Enunciado —
Dê continuidade ao código de detecção de picos de focos por bioma e UF, apresentado abaixo, a partir do ponto em que ele para.

Seção de texto —
__________
In [1]:
# 04 - Proposta Analítica (Demo) — Detecção de Picos (Bioma e UF)

import os
import sys
import numpy as np
import pandas as pd
from pathlib import Path

# Garantir import local de src/
BASE_DIR = Path.cwd().parent
SRC_DIR = BASE_DIR / "src"
if str(BASE_DIR) not in sys.path:
    sys.path.append(str(BASE_DIR))
if str(SRC_DIR) not in sys.path:
    sys.path.append(str(SRC_DIR))

from src.plotting import save_fig

INTERIM_PATH = os.path.join(str(BASE_DIR), "data", "interim", "focos_2019_2024.csv")
FIG_DIR = os.path.join(str(BASE_DIR), "docs", "figures")

# Carregar
df = pd.read_csv(INTERIM_PATH, low_memory=False)
if "data" not in df.columns and "data_pas" in df.columns:
    df["data"] = pd.to_datetime(df["data_pas"]).dt.date

# Função auxiliar: escore robusto (MAD)
def robust_z(x: pd.Series) -> pd.Series:
    med = np.median(x)
    mad = np.median(np.abs(x - med)) or 1.0
    return 0.6745 * (x - med) / mad

# Pipeline por nível (bioma/estado)
resultados = []
ranks = []
for nivel in ["bioma", "estado"]:
    if nivel not in df.columns:
        continue
    daily = df.groupby(["data", nivel]).size().reset_index(name="focos")
    daily["focos_mm7"] = daily.groupby(nivel)["focos"].transform(lambda s: s.rolling(7, min_periods=1).mean())
    daily["z"] = daily.groupby(nivel)["focos_mm7"].transform(robust_z)
    daily["anomalia"] = daily["z"] > 3
    resultados.append(daily.assign(nivel=nivel))
    rk = daily.groupby(nivel).agg(anomalias=("anomalia","sum"), focos=("focos","sum"))\
             .reset_index().sort_values(["anomalias","focos"], ascending=[False, False])
__________
Dados do exercício —
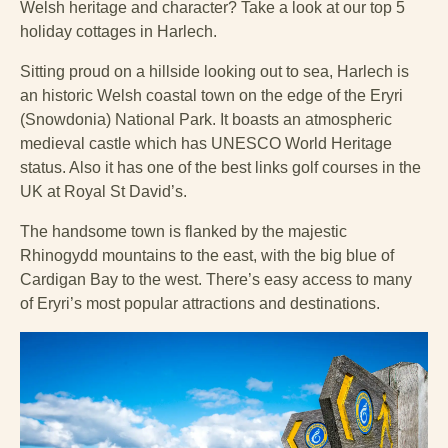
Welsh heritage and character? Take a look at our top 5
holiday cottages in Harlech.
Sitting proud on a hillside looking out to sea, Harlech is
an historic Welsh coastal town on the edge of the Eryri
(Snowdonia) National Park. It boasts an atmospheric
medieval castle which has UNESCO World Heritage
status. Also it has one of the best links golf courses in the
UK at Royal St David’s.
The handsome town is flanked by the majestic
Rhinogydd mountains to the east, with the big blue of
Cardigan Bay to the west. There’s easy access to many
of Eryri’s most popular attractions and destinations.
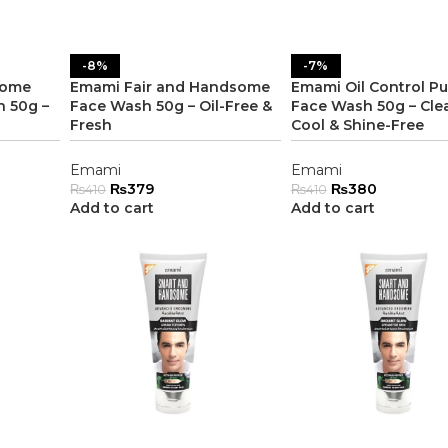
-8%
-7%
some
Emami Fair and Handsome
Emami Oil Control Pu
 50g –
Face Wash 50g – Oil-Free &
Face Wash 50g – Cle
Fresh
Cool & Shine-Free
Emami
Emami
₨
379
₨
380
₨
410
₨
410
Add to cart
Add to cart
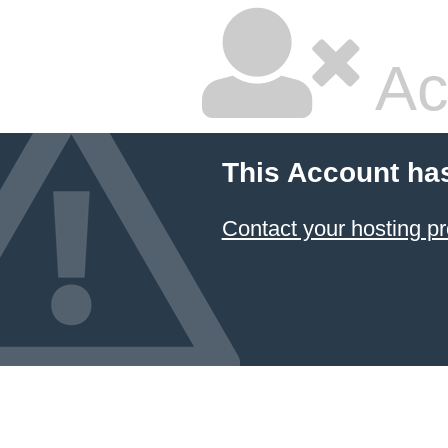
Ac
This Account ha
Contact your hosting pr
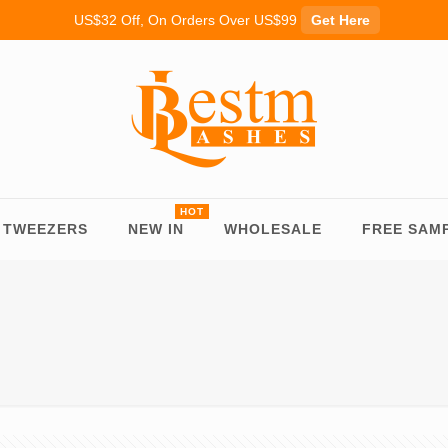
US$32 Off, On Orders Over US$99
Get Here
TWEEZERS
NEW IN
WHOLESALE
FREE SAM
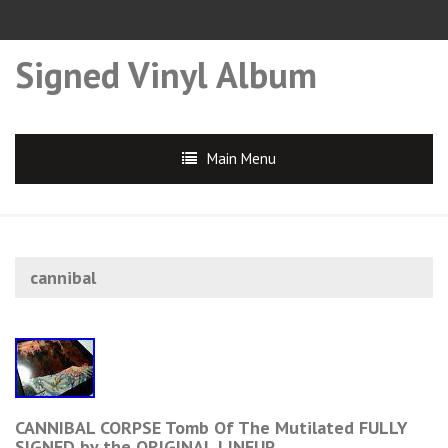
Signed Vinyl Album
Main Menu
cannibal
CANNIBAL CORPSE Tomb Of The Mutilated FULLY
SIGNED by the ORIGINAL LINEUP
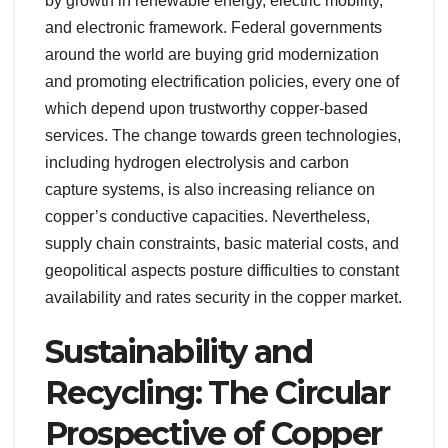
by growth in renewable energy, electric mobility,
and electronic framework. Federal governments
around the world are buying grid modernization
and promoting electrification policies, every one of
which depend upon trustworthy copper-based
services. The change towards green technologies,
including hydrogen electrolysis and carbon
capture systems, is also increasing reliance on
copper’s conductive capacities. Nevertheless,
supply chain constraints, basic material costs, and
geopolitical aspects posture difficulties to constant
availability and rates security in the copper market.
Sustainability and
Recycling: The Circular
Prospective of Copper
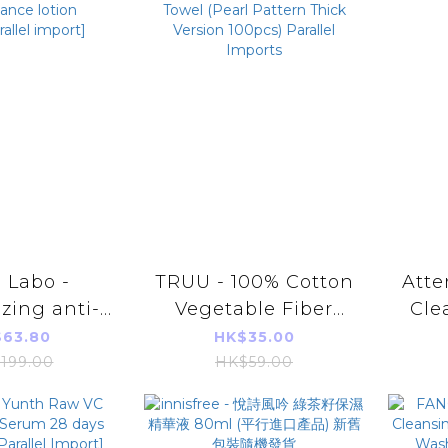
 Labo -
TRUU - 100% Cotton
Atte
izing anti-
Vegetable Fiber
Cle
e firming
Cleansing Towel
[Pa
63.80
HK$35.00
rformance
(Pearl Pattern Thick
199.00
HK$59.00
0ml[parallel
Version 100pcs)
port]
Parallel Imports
__________
Resposta do exercício —
    rk.insert(0, "nivel", nivel)
    ranks.append(rk)

rank = pd.concat(ranks, ignore_index=True) if ranks else pd.DataFrame()
rank.head()


In [2]:
# Exportar ranking e gráficos de anomalias (robusto a ausência de colunas)
rank_path = BASE_DIR / "data" / "interim" / "ranking_anomalias.csv"
if 'nivel' in rank.columns:
    rank.to_csv(rank_path, index=False)
else:
    # nada a exportar
    rank.to_csv(rank_path, index=False)

# Barras: top 10 por bioma e por UF, apenas se existirem
import matplotlib.pyplot as plt
from src.plotting import save_fig

if 'nivel' in rank.columns:
    for nivel in ["bioma","estado"]:
        sub = rank[rank["nivel"]==nivel].head(10)
        if not sub.empty and nivel in sub.columns:
            fig, ax = plt.subplots(figsize=(8,4))
            ax.barh(sub[nivel].astype(str), sub["anomalias"])
            ax.set_title(f"Top 10 anomalias — {nivel}")
            ax.invert_yaxis()
            save_fig(fig, str(FIG_DIR), f"rank_anomalias_{nivel}.png")
            plt.close(fig)